If economists are so sure about the benefits of free trade, why are the public and their elected representatives often skeptical?

Is his answer: “Because economists have been sure and wrong before, and a rational person can doubt whether the same justifications that have proven wrong in the past are correct today?”

No! Check this out:

One answer comes from a 2007 book by Bryan Caplan, a George Mason University professor, called “The Myth of the Rational Voter: Why Democracies Choose Bad Policies.”

Mr. Caplan argues that voters are worse than ignorant about the principles of good policy. Ignorance would be random and might average out in a large population. Instead of being merely ignorant, voters hold on to mistaken beliefs.

Politicians, whose main goal is to get elected, mold those mistaken beliefs into bad policy. Mr. Caplan writes: “What happens if fully rational politicians compete for the support of irrational voters — specifically, voters with irrational beliefs about the effects of various policies? It is a recipe for mendacity.”

If you’ve finished laughing about “fully rational politicians” let’s — you haven’t? I’ll wait. . . .

Okay, take a minute to read it again. Read Mankiw’s smug condescension: you stupid voters just don’t understand. Only he understands.

Mankiw is giving what are basically the core beliefs of the econ profession:

  • Economists have sophisticated, logical, mathematical models of the economy that non-economists don’t understand.
  • These models let economists see through the noise of the real world to underlying truth.
  • Nowhere is the difference between economists’ true perceptions, and the fuzzy thinking of everyone else, clearer than with trade.

Thing is, only the first point is true. Economists’ models are certainly opaque to the rest of us, but they have a truly atrocious track record, and most economists simply don’t care. No other field, except perhaps astrology, fetishizes its methods to the exclusion of its results; no other field looks down on people who check to see what happens in the real world.

So when Mankiw says this:

Instead of being merely ignorant, voters hold on to mistaken beliefs.

He’s describing himself, not voters. Mankiw, not voters, is “worse than ignorant about the principles of good policy.”

And yet he thinks we should have *less* of a voice in our own government.

How the fuck does this guy get to keep his chair at Harvard?

6 comments to Greg Mankiw Is Everything That’s Wrong With Economics

  • Davide

    Mike, that’s so true. Here is someone who did not agree with Mankiw: http://faculty.chicagobooth.edu/luigi.zingales/papers/research/Finance.pdf

  • uncle jo

    After all is said and done, exactly where does one find *officially sanctioned* free trade on the planet?

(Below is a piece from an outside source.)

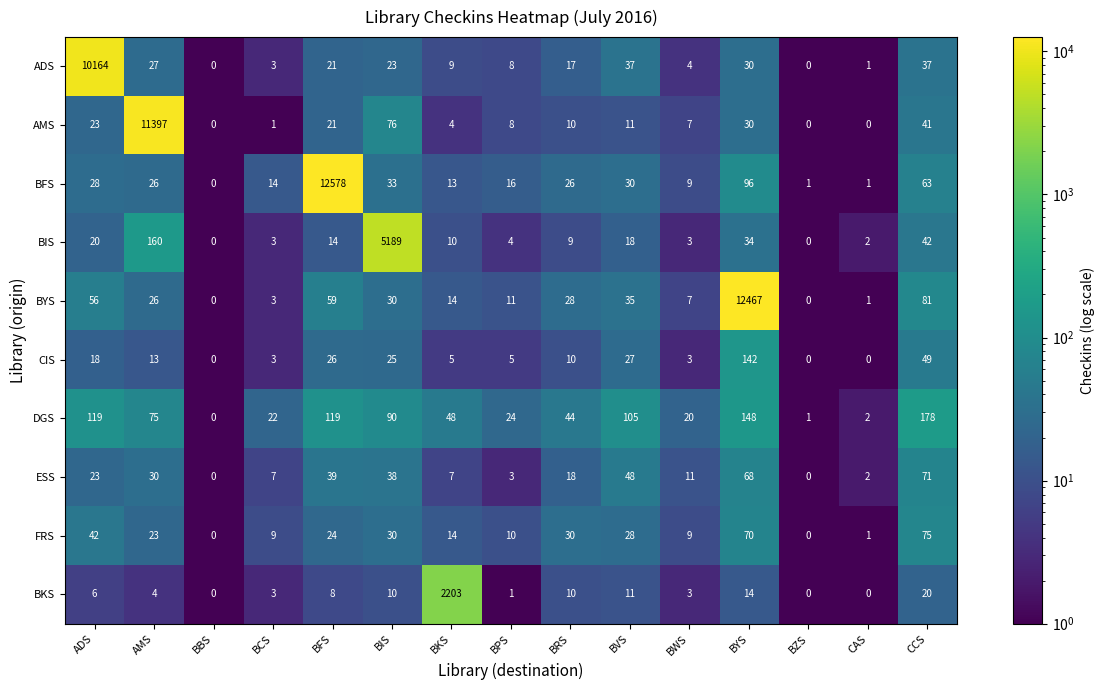

Between BCS and BVS, which series saw the biggest shift?

DGS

    Sounds like an oxymoron to me.

  • […] Greg Mankiw is everything that’s wrong with economists by Michael Goodwin for Economix Comix. […]

  • Support

    Mike,

    Your book and blogs are the guiding light for me. Thank you for bringing these facts available to us all.
    The fact that Greg Mankiw is teaching at one of the most prestigious school, the brainwashed graduates who adopt his attitude towards the general public….

    I do not feel good…

  • […] Greg Mankiw is Everything That’s Wrong with Economists […]

  • Pablo

    People I respect much for his wisdom and judgement recommended me Mankiw’s book.
    I am just a pure Maths guy understanding economics.
    I read 8 out of 10 principles, and could not continue: the principles were really a tautology as you said, but the worst were the examples he chose. Why? Why so edge, strange examples with fallacies everywhere? Am I the only one who spots so much wrong inside?
    That’s how I landed here.

    I was expecting an enlightening course on Macroeconomics, full of intelligent examples, with subtle remarks that open new universes of thought.
    Something like Landau’s books in Physics, to give an example.

    Although I am more academical-style, and I am deeply love with texts presenting the combination model-propositions-theorems with empirical, quantitative validation, I will give a try to your book…
    …at least you seem intellectually honest. Since that’s above average, I will try Economix – I guess I will enjoy it!